## [EXERCISE MATERIALS]
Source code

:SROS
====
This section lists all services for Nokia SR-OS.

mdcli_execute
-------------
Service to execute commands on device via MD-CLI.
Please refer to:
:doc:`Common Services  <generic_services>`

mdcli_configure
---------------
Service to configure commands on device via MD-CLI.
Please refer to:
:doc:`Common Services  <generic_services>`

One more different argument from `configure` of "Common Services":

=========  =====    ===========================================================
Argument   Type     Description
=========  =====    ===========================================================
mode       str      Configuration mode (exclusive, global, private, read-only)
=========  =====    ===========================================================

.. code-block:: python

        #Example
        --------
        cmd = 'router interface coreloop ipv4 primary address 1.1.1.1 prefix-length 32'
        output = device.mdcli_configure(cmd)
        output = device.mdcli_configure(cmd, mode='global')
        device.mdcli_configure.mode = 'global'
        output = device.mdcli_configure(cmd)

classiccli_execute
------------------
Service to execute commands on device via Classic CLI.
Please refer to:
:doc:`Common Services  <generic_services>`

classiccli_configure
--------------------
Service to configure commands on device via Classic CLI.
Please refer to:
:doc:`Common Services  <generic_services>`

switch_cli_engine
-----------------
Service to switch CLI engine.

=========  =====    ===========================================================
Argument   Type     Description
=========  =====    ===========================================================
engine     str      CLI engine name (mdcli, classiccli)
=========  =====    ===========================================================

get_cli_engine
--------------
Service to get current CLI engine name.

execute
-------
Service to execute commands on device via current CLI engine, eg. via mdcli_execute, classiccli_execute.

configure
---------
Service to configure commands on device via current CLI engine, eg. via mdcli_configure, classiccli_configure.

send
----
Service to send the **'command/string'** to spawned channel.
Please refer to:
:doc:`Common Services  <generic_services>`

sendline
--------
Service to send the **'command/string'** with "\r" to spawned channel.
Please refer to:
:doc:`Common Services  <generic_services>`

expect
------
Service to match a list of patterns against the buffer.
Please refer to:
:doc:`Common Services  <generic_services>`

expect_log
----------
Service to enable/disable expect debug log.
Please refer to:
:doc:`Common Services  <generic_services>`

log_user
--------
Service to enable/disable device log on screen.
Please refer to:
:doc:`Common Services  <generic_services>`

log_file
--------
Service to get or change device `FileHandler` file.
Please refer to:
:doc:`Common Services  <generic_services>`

## [TASK REQUIREMENTS]
Using the entries above, quote each line verbatim from the first through the line that contains "output = device.mdcli_configure(cmd, mode='global')".

## [SOLUTION TO THIS EXERCISE]
Source code

:SROS
====
This section lists all services for Nokia SR-OS.

mdcli_execute
-------------
Service to execute commands on device via MD-CLI.
Please refer to:
:doc:`Common Services  <generic_services>`

mdcli_configure
---------------
Service to configure commands on device via MD-CLI.
Please refer to:
:doc:`Common Services  <generic_services>`

One more different argument from `configure` of "Common Services":

=========  =====    ===========================================================
Argument   Type     Description
=========  =====    ===========================================================
mode       str      Configuration mode (exclusive, global, private, read-only)
=========  =====    ===========================================================

.. code-block:: python

        #Example
        --------
        cmd = 'router interface coreloop ipv4 primary address 1.1.1.1 prefix-length 32'
        output = device.mdcli_configure(cmd)
        output = device.mdcli_configure(cmd, mode='global')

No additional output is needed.